If you are working on a modern .NET MAUI project, this sort of project structure works well for you to maintain shared code at a top level for the rest of the delivery types.
tests Folder
This folder entirely depends on how your team delivers automated testing and how mature your testing is. So while all the illustrated subfolders don’t need to be there, depending on your automated tests, you can structure this folder to your team’s needs.
There have been controversial questions raised in the past should we maintain unit tests closer to the source code of each artifact type. Indeed, I am not against that. However, if you are developing your frontend applications using Angular, Vue, and React by default, have your tests sit next to your source code.

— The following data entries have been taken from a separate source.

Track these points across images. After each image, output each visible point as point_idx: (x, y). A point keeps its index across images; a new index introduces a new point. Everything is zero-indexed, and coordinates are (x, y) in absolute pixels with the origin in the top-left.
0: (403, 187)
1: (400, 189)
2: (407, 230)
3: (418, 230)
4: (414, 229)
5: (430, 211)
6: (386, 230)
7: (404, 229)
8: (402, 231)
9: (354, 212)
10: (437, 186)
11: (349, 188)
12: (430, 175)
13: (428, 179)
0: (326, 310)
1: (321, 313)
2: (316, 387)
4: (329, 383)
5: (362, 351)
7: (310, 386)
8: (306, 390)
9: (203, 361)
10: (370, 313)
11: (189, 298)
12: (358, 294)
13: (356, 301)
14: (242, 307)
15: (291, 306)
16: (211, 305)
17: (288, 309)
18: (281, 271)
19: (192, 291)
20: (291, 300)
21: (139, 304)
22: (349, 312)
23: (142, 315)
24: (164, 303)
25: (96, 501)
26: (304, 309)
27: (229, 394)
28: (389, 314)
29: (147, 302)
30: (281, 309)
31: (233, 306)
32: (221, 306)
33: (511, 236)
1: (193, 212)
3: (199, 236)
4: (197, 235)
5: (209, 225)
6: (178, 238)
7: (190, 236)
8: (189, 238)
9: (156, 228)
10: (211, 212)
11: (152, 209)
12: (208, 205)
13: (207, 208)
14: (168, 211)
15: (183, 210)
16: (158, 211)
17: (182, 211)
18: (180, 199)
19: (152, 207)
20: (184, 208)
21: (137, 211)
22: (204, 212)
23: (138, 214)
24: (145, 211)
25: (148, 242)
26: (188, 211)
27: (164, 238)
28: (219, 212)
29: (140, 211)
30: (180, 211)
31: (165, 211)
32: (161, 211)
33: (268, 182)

However, in .NET, there is no such constraint and where there is no constraint, I suggest maintaining your tests-related code in this folder for one good reason. During security and code vulnerability scans, if for any noise you don’t want to retro-fix your entire solution, it’s easier to exclude this path from your scans because this code never reaches production servers. By all means, I don’t suggest ignoring them forever. But you can identify what is more critical vs trivial.
.gitignore File
You can read more about the intention of this file here. Having a structure baked into your project now would be much easier to maintain one standard .gitignore file to meet the needs of your entire project at the root.
README.md File
This file should be the starting point for your project. If any new member joins the project, this is the entry point to your source code. It should provide a brief description of your project and lays the foundation for understanding the project structure. Also, it should contain the links to the various sections under the /docs
to explain things further and help them get going as soon as possible.
Conculsion
For a development team, having a structure that the team can universally adopt to any project is a great way to reduce the additional learning curve. However, it is debatable how we should name each folder, whether we should use abbreviations such as env
, src
or be more specific. There isn’t a golden rule. My simple rule is if there isn’t one in place, talk with your team and agree on a structure. If you already have one, now that you know certain modern practices, see how much it aligns and discuss changes with your team. Think about the top level, and keep the structure extendible for various projects.
Whichever you go, document it so that you have a baseline. Keep evolving and innovating. It’s a journey of continuous improvement.